Ellen didn’t reply, but stared straight ahead. The town appeared and then disappeared beyond the hills as they followed the winding cliffside road.

‘Where are you taking me?’ She asked after another mile.

‘To Sal Dennison’s office. Have done with all this crap once and for all.’

He glanced at her sad trembling face with its lacerated forehead, her throat where the skin had begun to sag, the graying hair, probably curled and arranged this morning, but now thin and limp where it escaped from a blue scarf. His thoughts, beneath the level of his present anger, were much the same as Ellen’s: had they ever been young lovers, alert to each other’s needs, trying to please?

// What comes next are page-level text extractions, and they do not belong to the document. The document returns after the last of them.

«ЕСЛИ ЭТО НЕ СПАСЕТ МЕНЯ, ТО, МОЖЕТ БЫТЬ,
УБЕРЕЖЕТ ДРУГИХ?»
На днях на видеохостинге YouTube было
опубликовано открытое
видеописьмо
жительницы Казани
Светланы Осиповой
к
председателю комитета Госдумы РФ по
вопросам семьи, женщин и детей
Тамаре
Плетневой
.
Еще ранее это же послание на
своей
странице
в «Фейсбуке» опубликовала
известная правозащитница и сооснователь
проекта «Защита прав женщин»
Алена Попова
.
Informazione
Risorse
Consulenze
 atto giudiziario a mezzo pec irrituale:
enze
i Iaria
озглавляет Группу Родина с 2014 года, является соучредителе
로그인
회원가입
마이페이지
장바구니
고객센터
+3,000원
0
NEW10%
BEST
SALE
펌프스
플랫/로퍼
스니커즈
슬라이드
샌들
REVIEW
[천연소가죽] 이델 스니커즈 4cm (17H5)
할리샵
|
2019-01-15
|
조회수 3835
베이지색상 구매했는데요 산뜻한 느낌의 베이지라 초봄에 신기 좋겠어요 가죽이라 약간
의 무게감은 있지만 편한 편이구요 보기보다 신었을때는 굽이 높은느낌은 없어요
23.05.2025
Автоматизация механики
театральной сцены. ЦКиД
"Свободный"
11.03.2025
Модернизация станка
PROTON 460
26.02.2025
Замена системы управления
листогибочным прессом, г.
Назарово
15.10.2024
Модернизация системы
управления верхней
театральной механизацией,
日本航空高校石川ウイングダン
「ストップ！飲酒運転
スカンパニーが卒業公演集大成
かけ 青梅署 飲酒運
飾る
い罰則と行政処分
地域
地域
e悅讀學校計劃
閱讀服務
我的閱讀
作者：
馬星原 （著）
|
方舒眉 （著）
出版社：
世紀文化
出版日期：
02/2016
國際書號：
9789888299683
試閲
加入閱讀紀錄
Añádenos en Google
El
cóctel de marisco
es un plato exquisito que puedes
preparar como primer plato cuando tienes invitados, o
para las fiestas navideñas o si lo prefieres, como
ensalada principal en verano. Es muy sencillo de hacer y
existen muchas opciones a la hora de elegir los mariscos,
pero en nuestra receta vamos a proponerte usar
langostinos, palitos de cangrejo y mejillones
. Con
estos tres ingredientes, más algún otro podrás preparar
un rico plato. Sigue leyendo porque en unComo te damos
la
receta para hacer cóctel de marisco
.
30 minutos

Youthful, eager and happy…? It was so long ago it became lost in the clouds of distant memory – someone else’s life.

‘It’s quicker if you take Madison Street,’ Ellen said without looking at him, ‘that’s the way Edward always takes us.’

Deliberately, Raymond went past Madison and continued on through the slow heart of the northern beach town.

‘I was trying to help,’ Ellen murmured in weak
protestation
.

‘I’m hoping to spot Sarah. Do you believe she walked all the way back here and went up that way?’ he asked acidly. But they both knew he had chosen the longer route out of sheer spite.

Nevertheless, they both began looking for Sarah as the car crept through the traffic in town. Ellen pointed once.

‘I think that is the bar I was in.’

‘No, it isn’t,’ he answered, brittle. ‘It was the one on the next block. Christ, can’t you even remember where you get drunk?’

‘You don’t need to bully….’ The bus stop bench caught her eye, ‘I left her right there, Raymond! On that bench.’

‘Well, she obviously isn’t there now, is she?’

‘We could ask around in a few of the nearby shops, couldn’t we?’ she suggested.

As ready as Raymond was to deride anything Ellen might offer, he had to admit that it was an idea. Perhaps Sarah had taken shelter in one of the numerous small shops along the boulevard.

‘OK, we’ll give it a try,’ he said. He spoke quietly, but the Buick’s tires shrieked as he jammed on the brakes and swung to the curb. He clambered from the car, Ellen following shakily, glancing guiltily but wistfully at the bar.